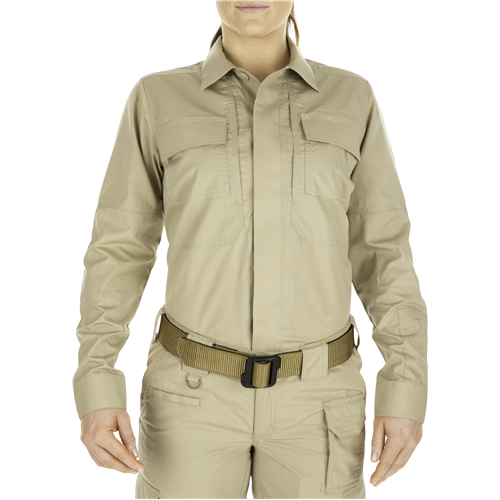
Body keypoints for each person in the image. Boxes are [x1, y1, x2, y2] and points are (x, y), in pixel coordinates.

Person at [73, 1, 428, 498]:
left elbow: (384, 253)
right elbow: (119, 248)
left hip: (319, 404)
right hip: (189, 403)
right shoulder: (157, 98)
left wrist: (405, 385)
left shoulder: (352, 98)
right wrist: (97, 378)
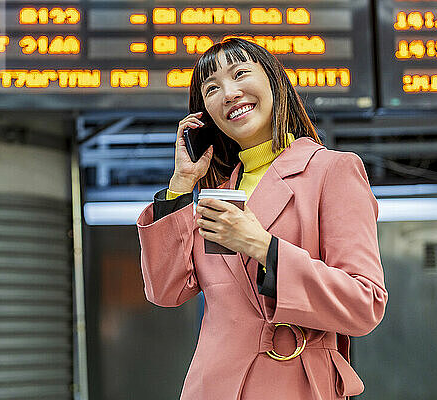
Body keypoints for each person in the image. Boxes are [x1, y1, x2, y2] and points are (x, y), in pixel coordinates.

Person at [136, 38, 388, 400]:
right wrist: (180, 184)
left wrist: (262, 247)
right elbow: (165, 291)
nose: (229, 92)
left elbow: (365, 304)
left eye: (240, 74)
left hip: (299, 384)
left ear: (274, 81)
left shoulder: (332, 170)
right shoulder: (216, 196)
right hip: (214, 387)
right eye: (211, 88)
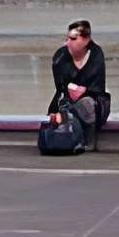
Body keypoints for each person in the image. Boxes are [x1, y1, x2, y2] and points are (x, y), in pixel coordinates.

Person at [49, 19, 109, 148]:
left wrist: (84, 91)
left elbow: (98, 86)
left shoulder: (96, 54)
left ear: (86, 40)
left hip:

+---+

Assignment → Go through the records above, find every line with the word "shoulder", and list those lines.

Written solution →
right shoulder: (157, 98)
left shoulder: (352, 98)
left shoulder: (332, 170)
right shoulder: (216, 196)
left shoulder: (96, 54)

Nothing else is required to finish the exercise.